SA celebrates National Water Week 2020
South Africa marked the World Water Day with week-long activities, from 16-22 March, aiming to focus public attention on the imperative to save the limited freshwater resources.
According to the United Nations (UN), “World Water Day celebrates water and raises awareness of the 2.2 billion people living without access to safe water”. Its principal emphasis is supporting the realisation of the world body’s Sustainable Development Goal 6, which is water and sanitation for all by 2030.
“The idea for this international day goes back to 1992, the year in which the (UN) Conference on Environment and Development in Rio de Janeiro took place,” according to the world body. “That same year, the United Nations General Assembly adopted a resolution by which 22 March of each year was declared World Day for Water, to be observed starting in 1993.”
South Africa is a particularly water-stressed country with an annual rainfall of 492ml, which is about half the international average of 985ml. Hence the country leverages the yearly World Water Day to run a protracted awareness programme, the National Water Week.
With the renewed attention on water that comes with the yearly event, The Department of Water and Sanitation has urged South Africans to use the resource sparingly to ensure Water For All.
UN figures paint a grim picture of the global water situation.
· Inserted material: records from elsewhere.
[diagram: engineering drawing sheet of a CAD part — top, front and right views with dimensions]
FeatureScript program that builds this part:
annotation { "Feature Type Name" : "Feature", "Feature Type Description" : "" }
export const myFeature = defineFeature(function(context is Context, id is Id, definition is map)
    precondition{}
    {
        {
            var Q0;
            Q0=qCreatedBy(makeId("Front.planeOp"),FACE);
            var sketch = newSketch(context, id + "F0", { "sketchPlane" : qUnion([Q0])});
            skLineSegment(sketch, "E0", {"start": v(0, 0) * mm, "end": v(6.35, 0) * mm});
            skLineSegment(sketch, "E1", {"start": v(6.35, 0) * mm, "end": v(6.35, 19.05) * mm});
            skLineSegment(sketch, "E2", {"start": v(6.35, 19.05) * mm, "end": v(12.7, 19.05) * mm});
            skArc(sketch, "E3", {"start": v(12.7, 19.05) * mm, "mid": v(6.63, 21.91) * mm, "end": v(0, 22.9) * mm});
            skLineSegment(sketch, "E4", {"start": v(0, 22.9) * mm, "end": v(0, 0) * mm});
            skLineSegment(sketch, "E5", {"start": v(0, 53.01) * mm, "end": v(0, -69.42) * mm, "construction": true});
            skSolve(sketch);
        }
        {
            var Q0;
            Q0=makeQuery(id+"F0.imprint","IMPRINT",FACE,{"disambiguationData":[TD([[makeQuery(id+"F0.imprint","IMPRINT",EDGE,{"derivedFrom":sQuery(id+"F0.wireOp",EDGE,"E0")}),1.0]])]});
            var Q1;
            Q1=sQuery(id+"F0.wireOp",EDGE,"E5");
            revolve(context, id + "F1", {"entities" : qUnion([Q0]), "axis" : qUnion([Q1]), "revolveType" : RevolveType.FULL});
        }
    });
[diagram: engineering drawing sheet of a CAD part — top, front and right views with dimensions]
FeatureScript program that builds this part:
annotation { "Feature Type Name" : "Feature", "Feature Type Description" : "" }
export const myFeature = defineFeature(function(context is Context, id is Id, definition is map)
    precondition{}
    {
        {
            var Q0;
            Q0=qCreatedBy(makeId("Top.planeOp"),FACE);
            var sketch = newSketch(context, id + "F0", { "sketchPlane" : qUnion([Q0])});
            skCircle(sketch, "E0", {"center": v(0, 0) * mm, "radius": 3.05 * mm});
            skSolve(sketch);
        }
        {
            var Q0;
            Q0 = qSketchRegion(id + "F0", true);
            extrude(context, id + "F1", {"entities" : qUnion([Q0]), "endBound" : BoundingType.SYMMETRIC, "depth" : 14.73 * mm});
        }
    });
They indicate, among other things, that ‘’one-in-three people live without safe drinking water (and that) by 2050 up 5.7 billion people could be living in areas where water is scarce for at least one month a year”.
The world body has adopted, Nature and Climate Change, as the theme for this year’s World Water Day given the inexorable connection between water and climate change. “If we limit global warming to 1.5°C above pre-industrial levels, we could cut climate-induced water stress by up to
50%,” the UN stays.
“Climate-resilient water supply and sanitation could save the lives of more than 360,000 infants every year. By adapting to the water effects of climate change, we will protect health and save lives.”
The UN posits that efficient use of water would alleviate change while easing droughts, pollution, floods and scarcity. Further, it would cut greenhouse-gas emissions and its concomitant adverse effects, citing the example of extreme weather accounting for more than 90% of major disasters over the last decade.